- Installation guide
- Using in the command line with node.js
- Supported languages / plugins
- Additional plugins
- Provide Default Configuration
- Local Instance
- Editor integration
Wanna run prettier in your editor, but fast? Welcome to prettierd!
This is built on top of core_d.js and integrates with prettier.
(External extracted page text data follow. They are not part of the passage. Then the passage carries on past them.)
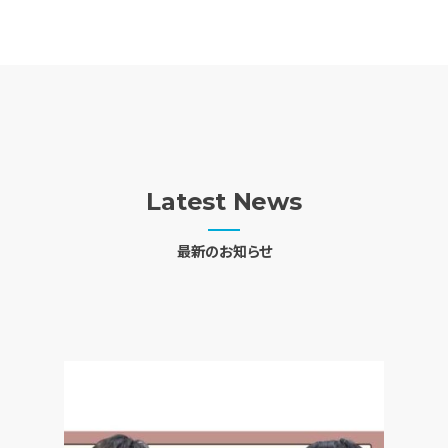
Latest News
最新のお知らせ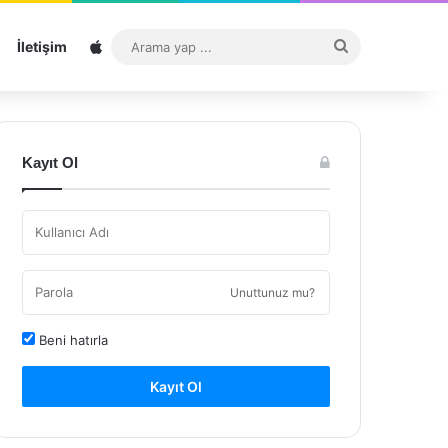
Sitemap
Arama
İletişim
yap
...
Kayıt Ol
Unuttunuz mu?
Beni hatırla
Kayıt Ol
$ npm install -g @fsouza/prettierd
NOTE: npm
comes builtin to node
.
Alternatively, users may also use homebrew:
$ brew install fsouza/prettierd/prettierd
The prettierd script always takes the file in the standard input and the positional parameter with the name of the file:
$ cat file.ts | prettierd file.ts
Many parsers ship with prettierd, including JavaScript, TypeScript, GraphQL, CSS, HTML and YAML. Please notice that starting with version 0.12.0, prettierd now supports invoking the local version of prettier, so instead of adding new languages to prettierd, you should rely on that feature to use it locally with your custom version of prettier and enabled plugins.
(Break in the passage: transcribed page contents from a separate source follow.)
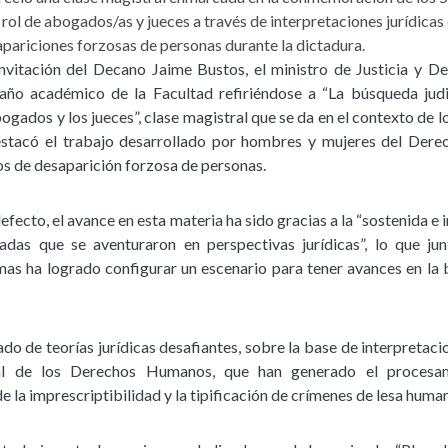
l rol de abogados/as y jueces a través de interpretaciones jurídica
pariciones forzosas de personas durante la dictadura.
nvitación del Decano Jaime Bustos, el ministro de Justicia y D
año académico de la Facultad refiriéndose a “La búsqueda judi
 abogados y los jueces”, clase magistral que se da en el contexto de 
estacó el trabajo desarrollado por hombres y mujeres del Dere
sos de desaparición forzosa de personas.
defecto, el avance en esta materia ha sido gracias a la “sostenida e
as que se aventuraron en perspectivas jurídicas”, lo que junt
imas ha logrado configurar un escenario para tener avances en la 
do de teorías jurídicas desafiantes, sobre la base de interpretacion
nal de los Derechos Humanos, que han generado el procesa
de la imprescriptibilidad y la tipificación de crímenes de lesa huma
Additional plugins can be supported by installing them and adding them to the
prettier configuration. For example, to use the Ruby plugin, install
@prettier/plugin-ruby
and add it to your configuration:
{
... other settings
"plugins": ["@prettier/plugin-ruby"]
}
Then formatting Ruby files should be possible.
You can provide a default configuration for the prettier via setting the
environment variable PRETTIERD_DEFAULT_CONFIG
to the exact path of the
prettier
configuration file.
If you have locally installed prettier
in your package, it will use that.
Otherwise, it will use the one bundled with the package itself.
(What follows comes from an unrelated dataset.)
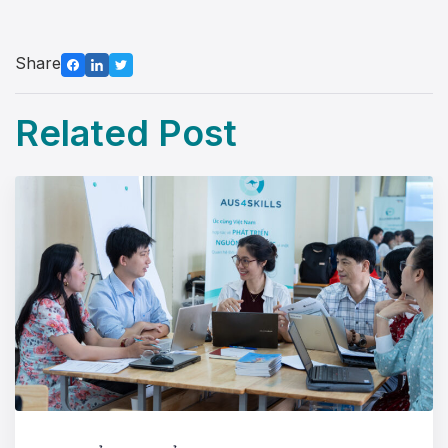
Share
If you want to use prettierd exclusively with the locally installed prettier
package, you can set the environment variable PRETTIERD_LOCAL_PRETTIER_ONLY
(any truthy value will do, good examples are true
or 1
).
I use this directly with neovim's LSP client, via efm-langserver:
local prettier = {
formatCommand = 'prettierd "${INPUT}"',
formatStdin = true,
env = {
string.format('PRETTIERD_DEFAULT_CONFIG=%s', vim.fn.expand('~/.config/nvim/utils/linter-config/.prettierrc.json')),
},
}
Alternatively, one can use prettierme to integrate directly with other editors.
Or, as a third option for users of Vim/Neovim plugins such as
formatter.nvim or
vim-codefmt, you can configure
prettierd in the stdin mode. Below is an example with formatter.nvim
:
require('formatter').setup({
logging = false,
filetype = {
javascript = {
-- prettierd
function()
return {
exe = "prettierd",
args = {vim.api.nvim_buf_get_name(0)},
stdin = true
}
end
},
-- other formatters ...
}
})
I don't know much about other editors, but feel free to send a pull requests on instructions.